Ward 5 Councilwoman Cheryl Hannan

Hannan said 2018 will definitely be one for the history books.

“We will celebrate our city’s bicentennial in a way that our predecessors might appreciate: though much has changed, much has remained quaintly the same. We will transform our village green into a picturesque gathering place that our entire community can continue to enjoy. And we will tend to our city cemetery to honorably respect the people who made this city great,” she said.

In Ward 5 specifically, the expansion of Royalton Road east of West 130th Street, planned to begin this year, will inarguably present both challenges and opportunities.

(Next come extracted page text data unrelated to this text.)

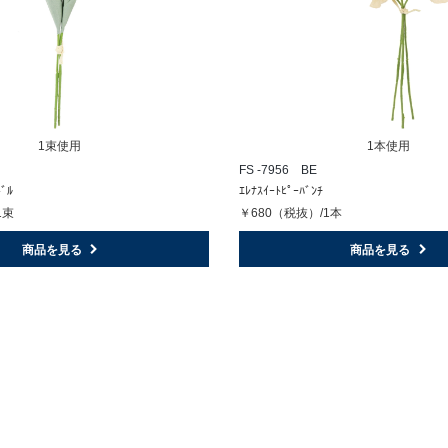
1束使用
1本使用
FS -7956 BE
ﾄﾞﾙ
ｴﾚﾅｽｲｰﾄﾋﾟｰﾊﾞﾝﾁ
1束
￥680（税抜）/1本
商品を見る
商品を見る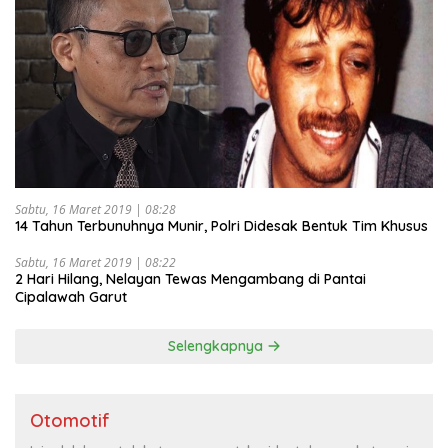
Sabtu, 16 Maret 2019 | 08:28
14 Tahun Terbunuhnya Munir, Polri Didesak Bentuk Tim Khusus
Sabtu, 16 Maret 2019 | 08:22
2 Hari Hilang, Nelayan Tewas Mengambang di Pantai
Cipalawah Garut
Selengkapnya
Otomotif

“My personal goal is to keep our residents and businesses fully apprised of the status and conditions of work so as to minimize the inconvenience and disruption that may result from this badly needed project,” Hannan said.

The development of Bennett’s Corners remains a paramount concern.

“The field has been cleared and prepared for retail development within our rural community. In 2018, I hope to see new thoughtful business opportunities in an area ripe for growth,” she said.

She views 2018 as an opportunity to continue what she enjoyed in 2017: getting out into the community to meet with residents, talk to them about their issues and concerns and work with public servants to address those issues.

Ward 6 Councilman Dan Kasaris

Kasaris said his residents are priority No. 1 in 2018.

“Continuing to serve the citizens of Ward 6 who have entrusted me with their faith and beliefs that I will do the best job I possibly can for them,” he said.

He also believes in the ‘if you build it, they will come’ philosophy when it comes to the City Green pavilion.

“If we make it attractive, people will come. I look forward to the pavilion being constructed at the old city hall site providing an additional recreation area for our residents, featuring an awesome view of the southern part of our city,” he said. “However, we need to make sure that we do it right, installing the proper amenities to make sure that people will actually use it.”

Speaking of recreation, Kasaris is anxious for the completion of the Cleveland Metroparks All-Purpose Trail.

“I also look forward to providing an opportunity to get to the expanded trail by extending sidewalks to the trail, providing further recreation and fitness to our residents,” he said.

The widening of state Route 82 and the commercial growth it will undoubtedly bring is also in sight.

Kasaris too hopes the bicentennial celebration is something to talk about, “that people will remember and talk about during the tricentennial.”